+++ Records for the task

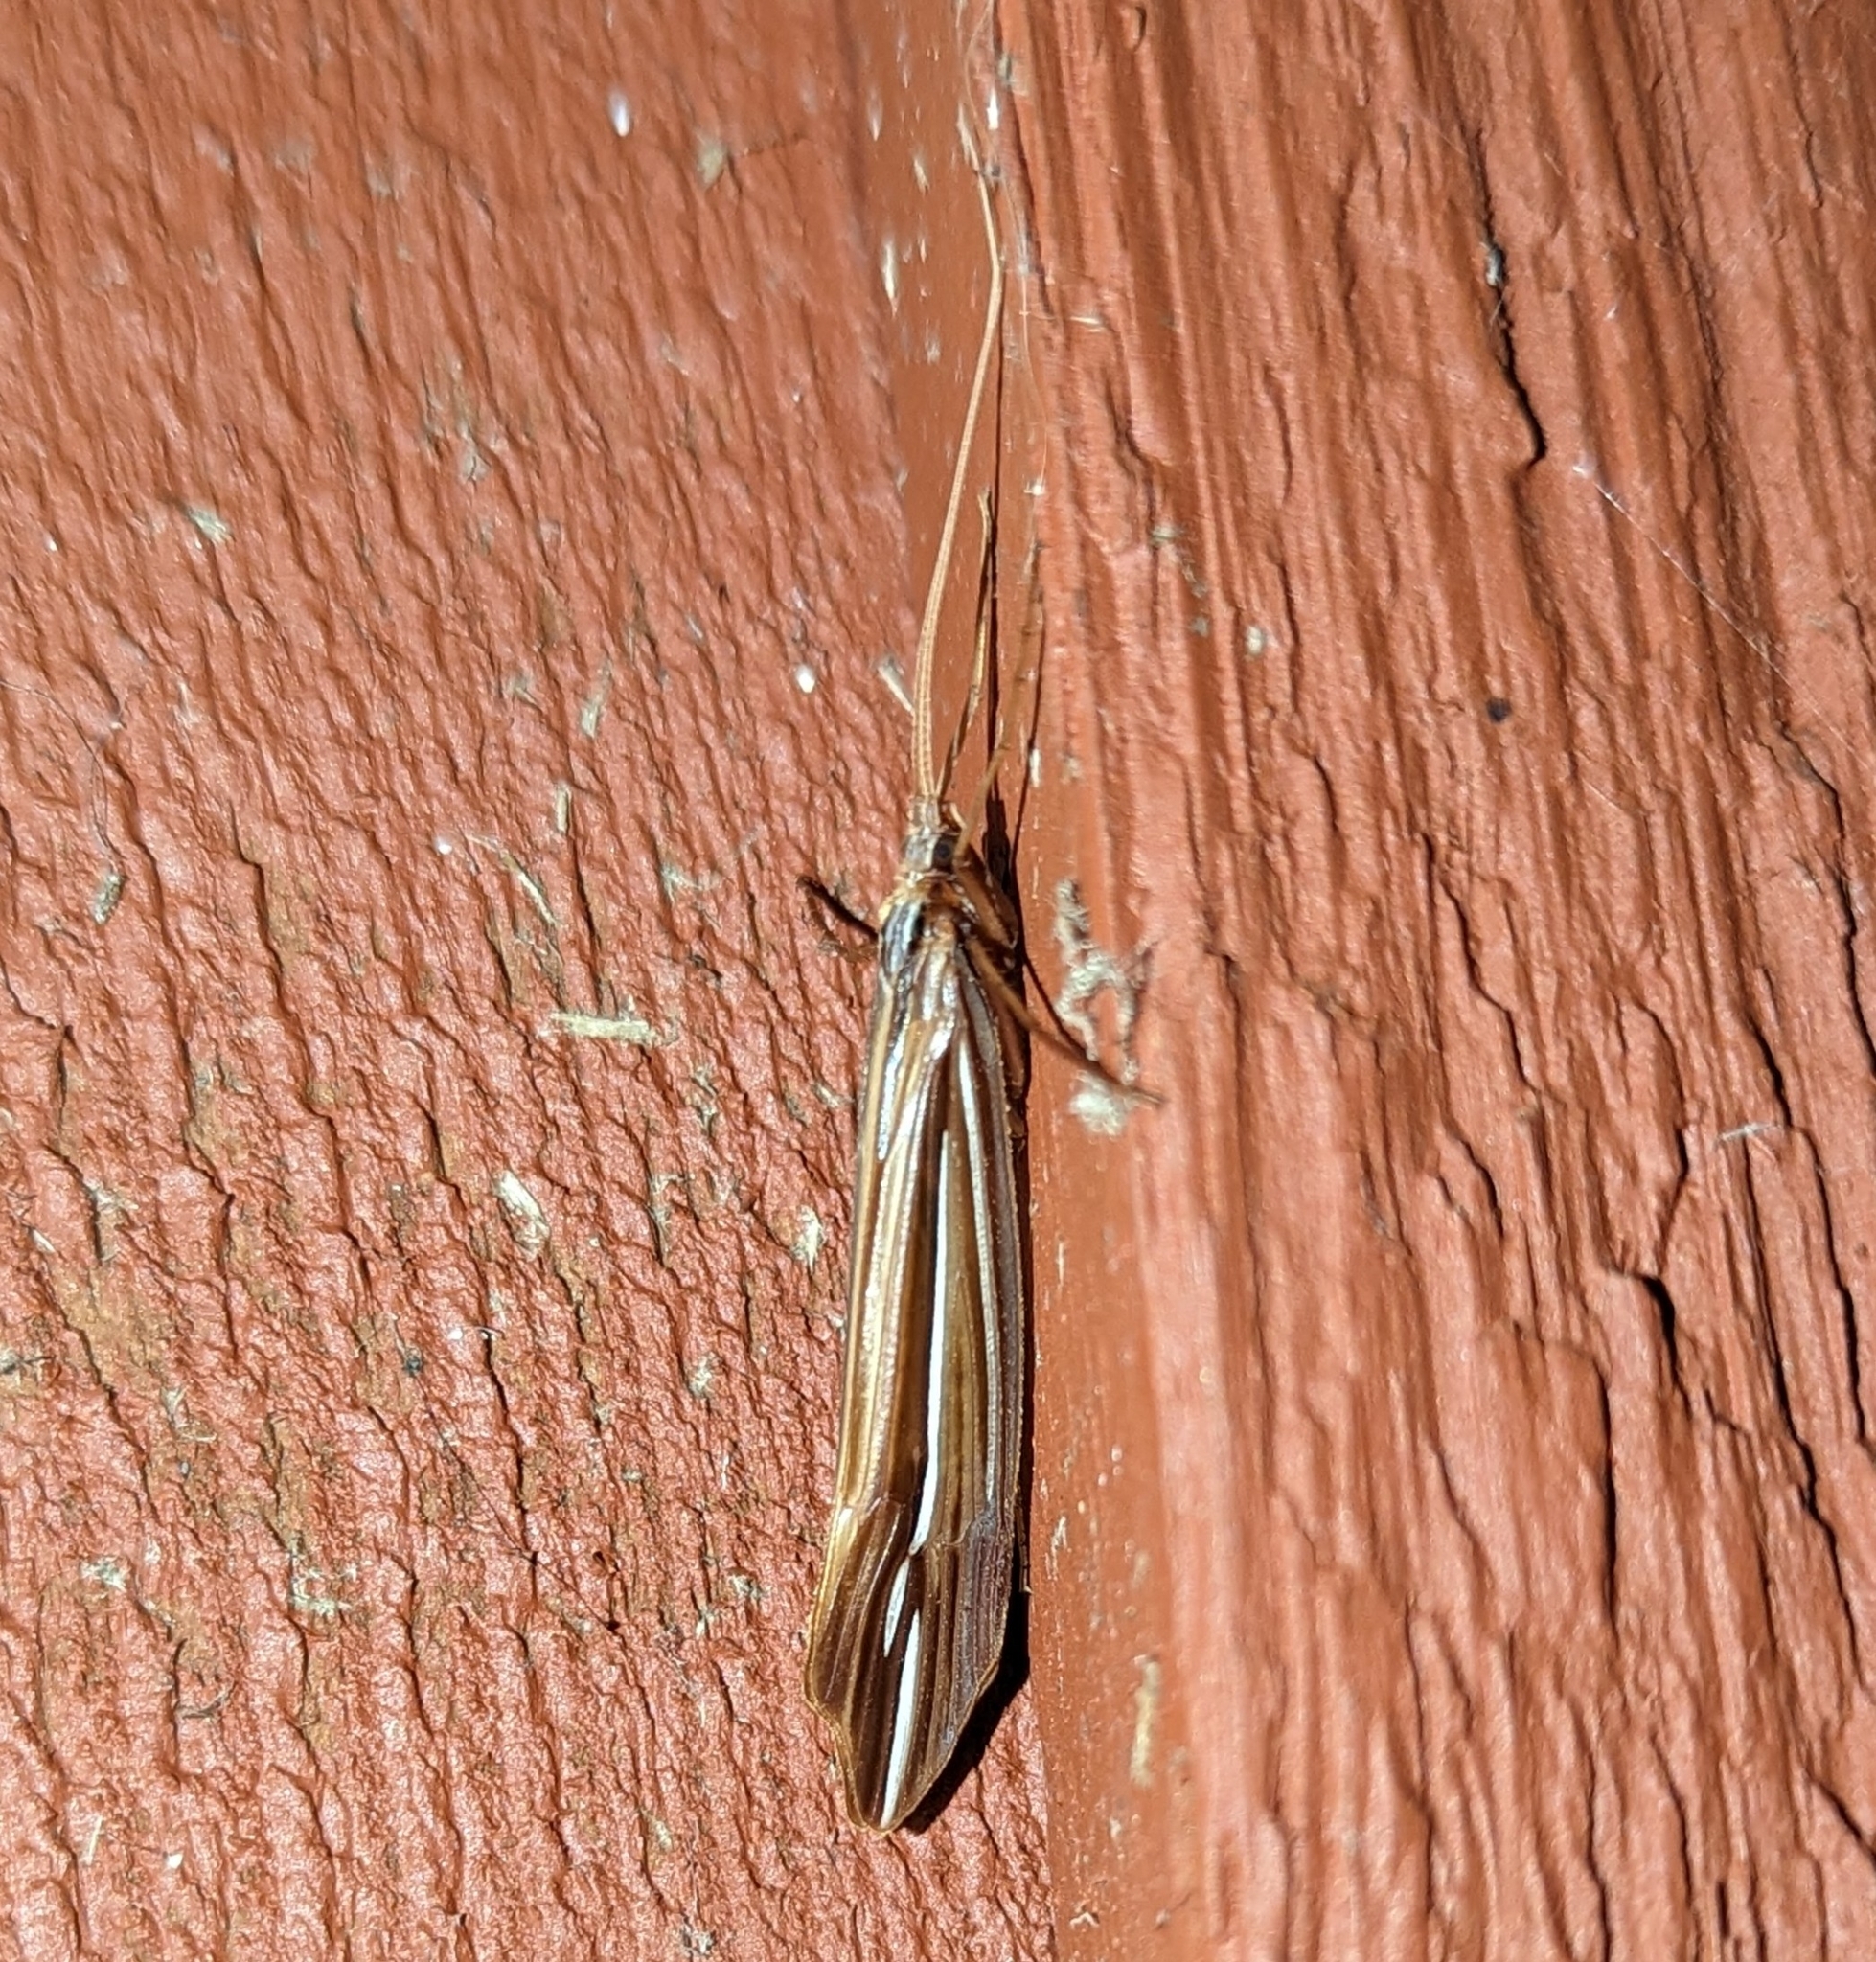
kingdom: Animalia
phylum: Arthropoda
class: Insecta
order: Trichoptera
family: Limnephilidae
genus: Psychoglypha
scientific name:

++++++

Exercise task — Print the text lines of every item above without any change, leaving the pictures out.

Exercise solution —
kingdom: Animalia
phylum: Arthropoda
class: Insecta
order: Trichoptera
family: Limnephilidae
genus: Psychoglypha
scientific name:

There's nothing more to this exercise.